JOB ITEM
Can you format the lines of the listing, from the first one through the line containing "In your routine, if you are", as a Markdown table with the columns Row and Text, leaving out blank lines and the pictures?

··· THE DATA

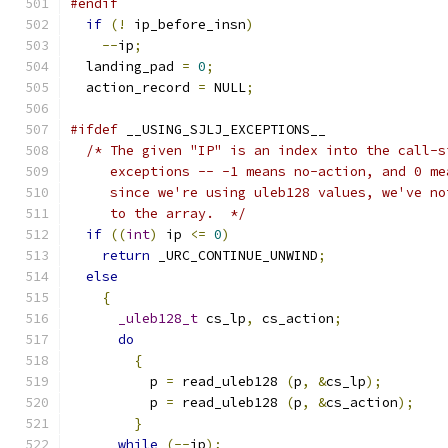
#endif
if
(!
 ip_before_insn
)
--
ip
;
  landing_pad 
=
0
;
  action_record 
=
 NULL
;
#ifdef
 __USING_SJLJ_EXCEPTIONS__
/* The given "IP" is an index into the call-s
     exceptions -- -1 means no-action, and 0 me
     since we're using uleb128 values, we've no
     to the array.  */
if
((
int
)
 ip 
<=
0
)
return
 _URC_CONTINUE_UNWIND
;
else
{
_uleb128_t
 cs_lp
,
 cs_action
;
do
{
	  p 
=
 read_uleb128 
(
p
,
&
cs_lp
);
	  p 
=
 read_uleb128 
(
p
,
&
cs_action
);
}
while
(--
ip
);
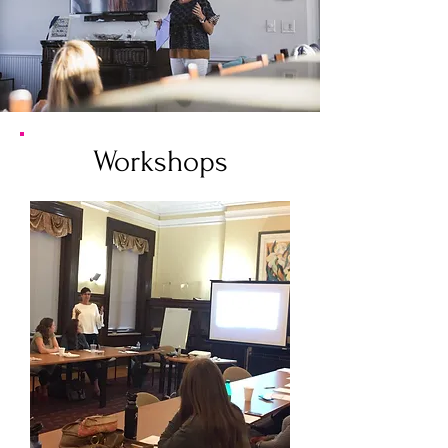
Workshops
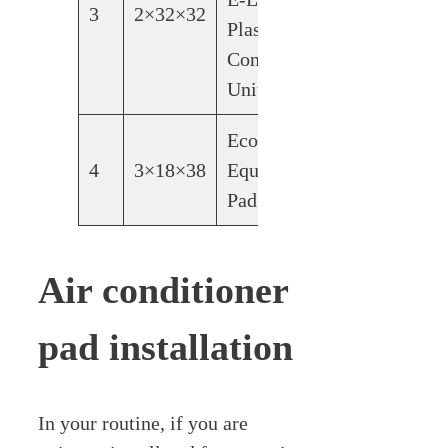
3
2×32×32
Plastic
Condensing
Unit Pad
Ecopad
4
3×18×38
Equipment
Pad
Air conditioner
pad installation
In your routine, if you are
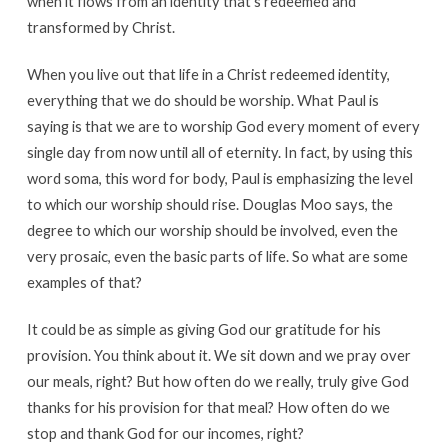
when it flows from an identity that’s redeemed and
transformed by Christ.
When you live out that life in a Christ redeemed identity,
everything that we do should be worship. What Paul is
saying is that we are to worship God every moment of every
single day from now until all of eternity. In fact, by using this
word soma, this word for body, Paul is emphasizing the level
to which our worship should rise. Douglas Moo says, the
degree to which our worship should be involved, even the
very prosaic, even the basic parts of life. So what are some
examples of that?
It could be as simple as giving God our gratitude for his
provision. You think about it. We sit down and we pray over
our meals, right? But how often do we really, truly give God
thanks for his provision for that meal? How often do we
stop and thank God for our incomes, right?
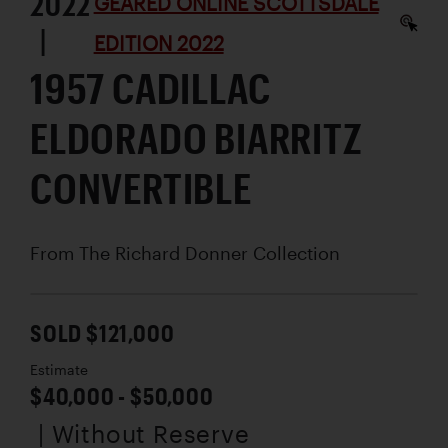
2022
GEARED ONLINE SCOTTSDALE
|
EDITION 2022
1957 CADILLAC
ELDORADO BIARRITZ
CONVERTIBLE
From The Richard Donner Collection
SOLD $121,000
Estimate
$40,000 - $50,000
| Without Reserve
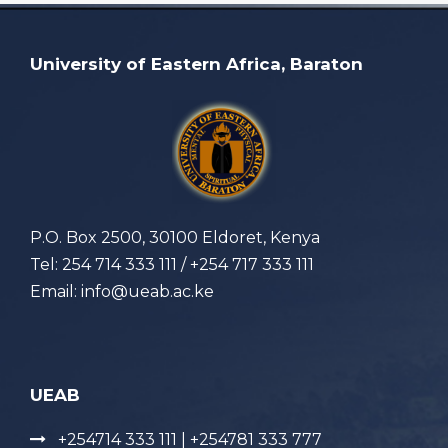
University of Eastern Africa, Baraton
P.O. Box 2500, 30100 Eldoret, Kenya
Tel: 254 714 333 111 / +254 717 333 111
Email: info@ueab.ac.ke
UEAB
+254714 333 111 | +254781 333 777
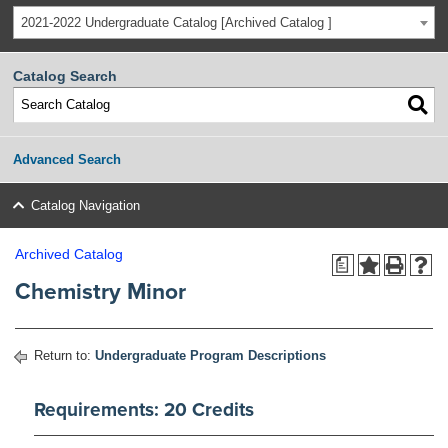
2021-2022 Undergraduate Catalog [Archived Catalog ]
Catalog Search
Advanced Search
Catalog Navigation
Archived Catalog
a
Chemistry Minor
Return to:
Undergraduate Program Descriptions
Requirements: 20 Credits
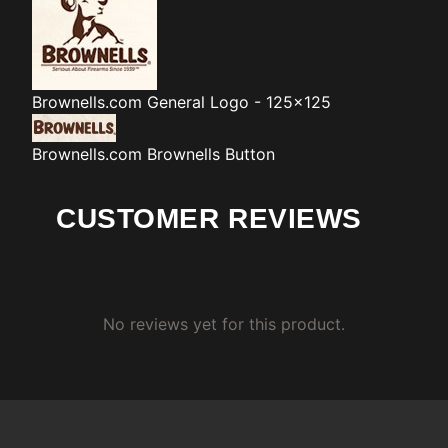
Brownells.com
General Logo - 125x125
Brownells.com
Brownells Button
CUSTOMER REVIEWS
No reviews yet for this product.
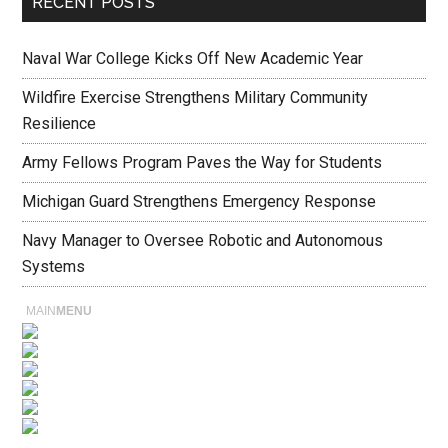
RECENT POSTS
Naval War College Kicks Off New Academic Year
Wildfire Exercise Strengthens Military Community
Resilience
Army Fellows Program Paves the Way for Students
Michigan Guard Strengthens Emergency Response
Navy Manager to Oversee Robotic and Autonomous
Systems
MAIN
MENU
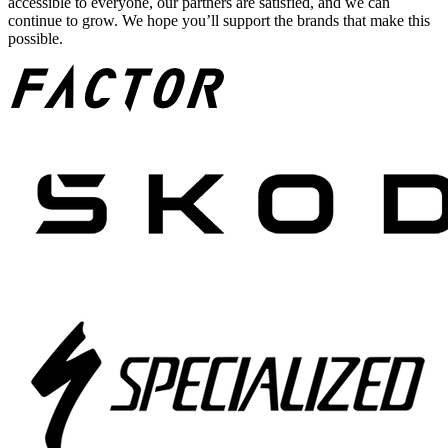
accessible to everyone, our partners are satisfied, and we can
continue to grow. We hope you’ll support the brands that make this
possible.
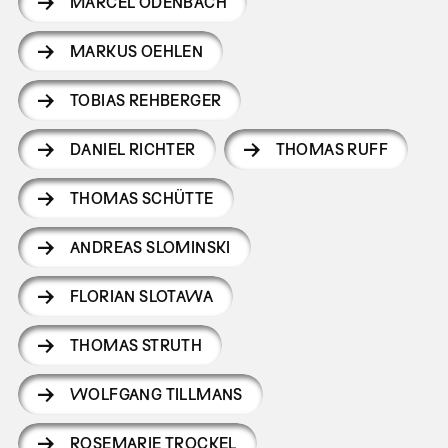
MARCEL ODENBACH
MARKUS OEHLEN
TOBIAS REHBERGER
DANIEL RICHTER
THOMAS RUFF
THOMAS SCHÜTTE
ANDREAS SLOMINSKI
FLORIAN SLOTAWA
THOMAS STRUTH
WOLFGANG TILLMANS
ROSEMARIE TROCKEL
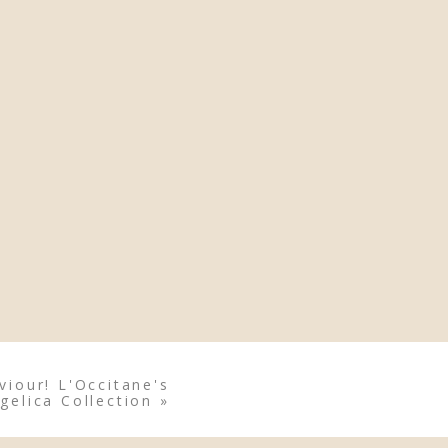
viour! L'Occitane's
gelica Collection
»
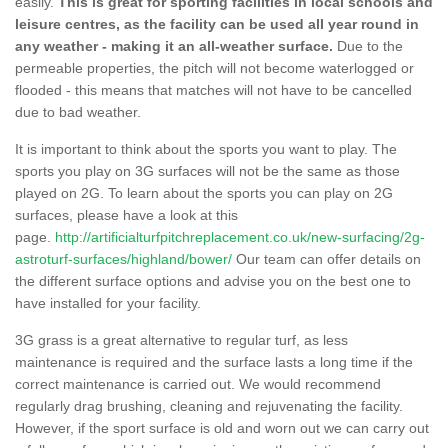
easily.
This is great for sporting facilities in local schools and
leisure centres, as the facility can be used all year round in
any weather - making it an all-weather surface.
Due to the
permeable properties, the pitch will not become waterlogged or
flooded - this means that matches will not have to be cancelled
due to bad weather.
It is important to think about the sports you want to play. The
sports you play on 3G surfaces will not be the same as those
played on 2G. To learn about the sports you can play on 2G
surfaces, please have a look at this
page.
http://artificialturfpitchreplacement.co.uk/new-surfacing/2g-
astroturf-surfaces/highland/bower/
Our team can offer details on
the different surface options and advise you on the best one to
have installed for your facility.
3G grass is a great alternative to regular turf, as less
maintenance is required and the surface lasts a long time if the
correct maintenance is carried out. We would recommend
regularly drag brushing, cleaning and rejuvenating the facility.
However, if the sport surface is old and worn out we can carry out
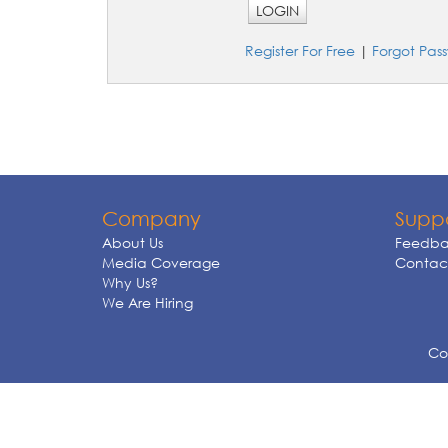
LOGIN
Register For Free
|
Forgot Pas
Company
Supp
About Us
Feedba
Media Coverage
Contact
Why Us?
We Are Hiring
Cop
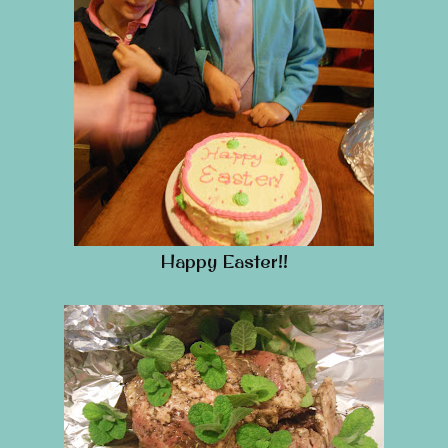
Happy Easter!!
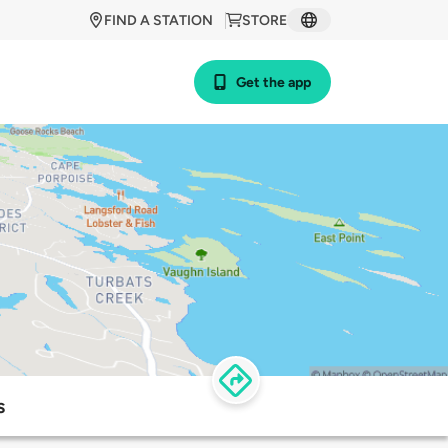
FIND A STATION
STORE
Get the app
s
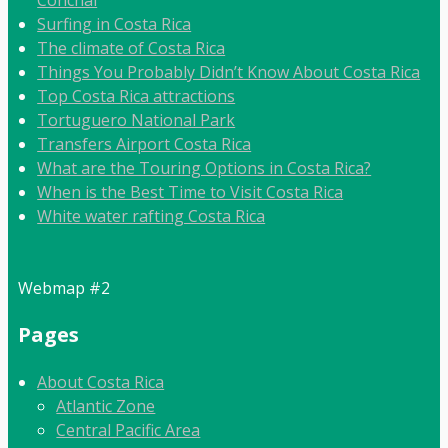
Conchal
Surfing in Costa Rica
The climate of Costa Rica
Things You Probably Didn’t Know About Costa Rica
Top Costa Rica attractions
Tortuguero National Park
Transfers Airport Costa Rica
What are the Touring Options in Costa Rica?
When is the Best Time to Visit Costa Rica
White water rafting Costa Rica
Webmap #2
Pages
About Costa Rica
Atlantic Zone
Central Pacific Area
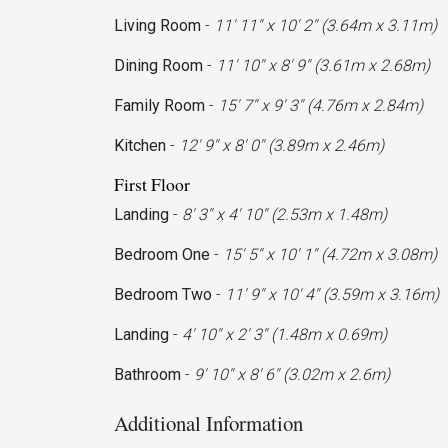
Living Room
-
11' 11'' x 10' 2'' (3.64m x 3.11m)
Dining Room
-
11' 10'' x 8' 9'' (3.61m x 2.68m)
Family Room
-
15' 7'' x 9' 3'' (4.76m x 2.84m)
Kitchen
-
12' 9'' x 8' 0'' (3.89m x 2.46m)
First Floor
Landing
-
8' 3'' x 4' 10'' (2.53m x 1.48m)
Bedroom One
-
15' 5'' x 10' 1'' (4.72m x 3.08m)
Bedroom Two
-
11' 9'' x 10' 4'' (3.59m x 3.16m)
Landing
-
4' 10'' x 2' 3'' (1.48m x 0.69m)
Bathroom
-
9' 10'' x 8' 6'' (3.02m x 2.6m)
Additional Information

······

WRITTEN SOLUTION
| Row | Text |
|---|---|
| 1 | #endif |
| 2 | if |
| 3 | (! |
| 4 |  ip_before_insn |
| 5 | ) |
| 6 | -- |
| 7 | ip |
| 8 | ; |
| 9 |   landing_pad  |
| 10 | = |
| 11 | 0 |
| 12 | ; |
| 13 |   action_record  |
| 14 | = |
| 15 |  NULL |
| 16 | ; |
| 17 | #ifdef |
| 18 |  __USING_SJLJ_EXCEPTIONS__ |
| 19 | /* The given "IP" is an index into the call-s |
| 20 |      exceptions -- -1 means no-action, and 0 me |
| 21 |      since we're using uleb128 values, we've no |
| 22 |      to the array.  */ |
| 23 | if |
| 24 | (( |
| 25 | int |
| 26 | ) |
| 27 |  ip  |
| 28 | <= |
| 29 | 0 |
| 30 | ) |
| 31 | return |
| 32 |  _URC_CONTINUE_UNWIND |
| 33 | ; |
| 34 | else |
| 35 | { |
| 36 | _uleb128_t |
| 37 |  cs_lp |
| 38 | , |
| 39 |  cs_action |
| 40 | ; |
| 41 | do |
| 42 | { |
| 43 | 	  p  |
| 44 | = |
| 45 |  read_uleb128  |
| 46 | ( |
| 47 | p |
| 48 | , |
| 49 | & |
| 50 | cs_lp |
| 51 | ); |
| 52 | 	  p  |
| 53 | = |
| 54 |  read_uleb128  |
| 55 | ( |
| 56 | p |
| 57 | , |
| 58 | & |
| 59 | cs_action |
| 60 | ); |
| 61 | } |
| 62 | while |
| 63 | (-- |
| 64 | ip |
| 65 | ); |
| 66 | Workshops |
| 67 | 3 |
| 68 | 2×32×32 |
| 69 | Plastic |
| 70 | Condensing |
| 71 | Unit Pad |
| 72 | Ecopad |
| 73 | 4 |
| 74 | 3×18×38 |
| 75 | Equipment |
| 76 | Pad |
| 77 | Air conditioner |
| 78 | pad installation |
| 79 | In your routine, if you are |